Kemacetan parah yang terjadi di Pelabuhan Tanjung Priok beberapa waktu lalu sempat menyita perhatian publik. Menteri Perhubungan, Budi Karya Sumadi, menjelaskan bahwa kemacetan tersebut tidak terkait dengan kebijakan pembatasan kendaraan truk selama Lebaran 2025.
Penjelasan tersebut disampaikan usai rapat kerja dengan Komisi V DPR RI. Beliau juga menegaskan telah meninjau langsung lokasi kemacetan untuk memastikan penyebabnya.
Pembatasan Truk Bukan Penyebab Kemacetan
Menteri Perhubungan menekankan bahwa pembatasan kendaraan truk yang diberlakukan telah berakhir pada 8 April 2025, meskipun relaksasi sudah diberikan sejak 7 April. Kemacetan di Tanjung Priok baru terjadi pada 17 April 2025.
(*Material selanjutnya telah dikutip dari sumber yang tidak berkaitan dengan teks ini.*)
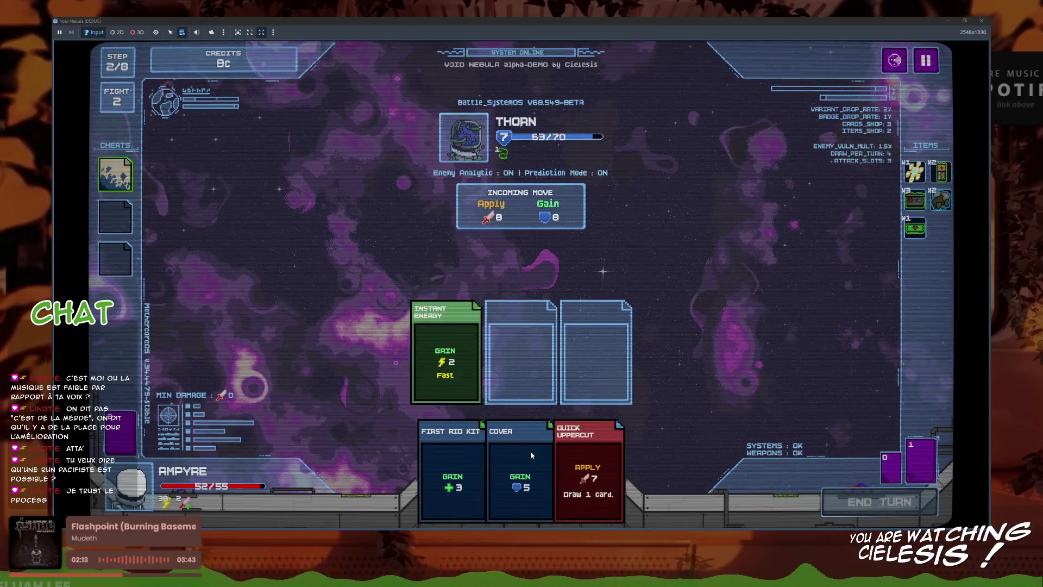
{"action": "left_click", "coordinate": [486, 473]}
{"action": "left_click", "coordinate": [549, 473]}
{"action": "left_click", "coordinate": [511, 458]}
Selisih waktu yang cukup signifikan ini menunjukkan bahwa kedua peristiwa tersebut tidak berkaitan secara langsung. Peninjauan lapangan pun menguatkan kesimpulan tersebut.
Kemacetan Terpusat di Satu Terminal
Hasil peninjauan lapangan menunjukkan bahwa kemacetan tidak terjadi di seluruh terminal di Pelabuhan Tanjung Priok. Kemacetan terkonsentrasi di New Priok Container Terminal One (NPCT1).
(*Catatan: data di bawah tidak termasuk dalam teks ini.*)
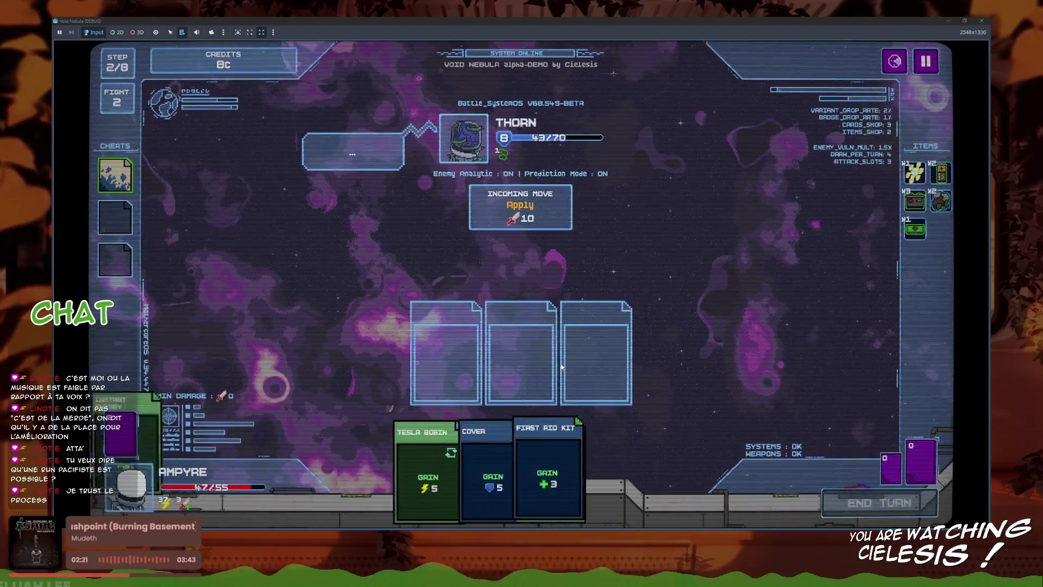
{"action": "left_click", "coordinate": [414, 451]}
{"action": "left_click", "coordinate": [613, 467]}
Hal ini mengindikasikan adanya permasalahan spesifik di terminal tersebut, yang perlu ditangani secara terpisah dari kebijakan pembatasan kendaraan truk.
Pelanggaran Kapasitas Terminal dan Sanksi
Menurut Menteri Perhubungan, terdapat pelanggaran kapasitas operasional di NPCT1. Kapasitas normal terminal seharusnya berada di angka 65%, namun pada saat kejadian, kapasitas jauh melebihi angka tersebut.
Pihak Kementerian Perhubungan menyerahkan penanganan sanksi atas pelanggaran kapasitas tersebut kepada PT Pelabuhan Indonesia (Pelindo) selaku induk perusahaan. Harapannya, kejadian serupa tidak terulang lagi di masa mendatang.
Pelindo diminta untuk memastikan agar tidak terjadi pemaksaan operasional melebihi kapasitas. Hal ini bertujuan untuk mencegah penumpukan kendaraan pengangkut kontainer dan menghindari kemacetan berulang.
Langkah pencegahan yang lebih efektif juga diharapkan diterapkan guna memastikan kelancaran arus barang di Pelabuhan Tanjung Priok. Koordinasi yang lebih baik antara Pelindo dan instansi terkait menjadi kunci utama.
Selain itu, evaluasi menyeluruh atas sistem operasional di Pelabuhan Tanjung Priok perlu dilakukan untuk mengidentifikasi dan mengatasi potensi masalah serupa di masa depan. Transparansi dan akuntabilitas dalam pengelolaan pelabuhan sangat penting untuk memastikan efisiensi dan mencegah kerugian ekonomi yang mungkin timbul akibat kemacetan.
Perbaikan infrastruktur pendukung juga perlu dipertimbangkan sebagai solusi jangka panjang. Investasi yang tepat sasaran akan meningkatkan kapasitas dan efisiensi operasional pelabuhan. Hal ini penting untuk menunjang pertumbuhan ekonomi dan perdagangan Indonesia.
Kesimpulannya, kemacetan di Tanjung Priok bukan disebabkan oleh kebijakan pembatasan kendaraan Lebaran 2025, melainkan karena pelanggaran kapasitas operasional di salah satu terminal. Perbaikan manajemen dan pengawasan operasional, serta investasi infrastruktur, menjadi kunci utama untuk mencegah terulangnya kejadian serupa di masa mendatang. Koordinasi dan kolaborasi yang kuat antara berbagai pihak terkait sangat penting untuk memastikan kelancaran arus barang dan mendukung perekonomian nasional.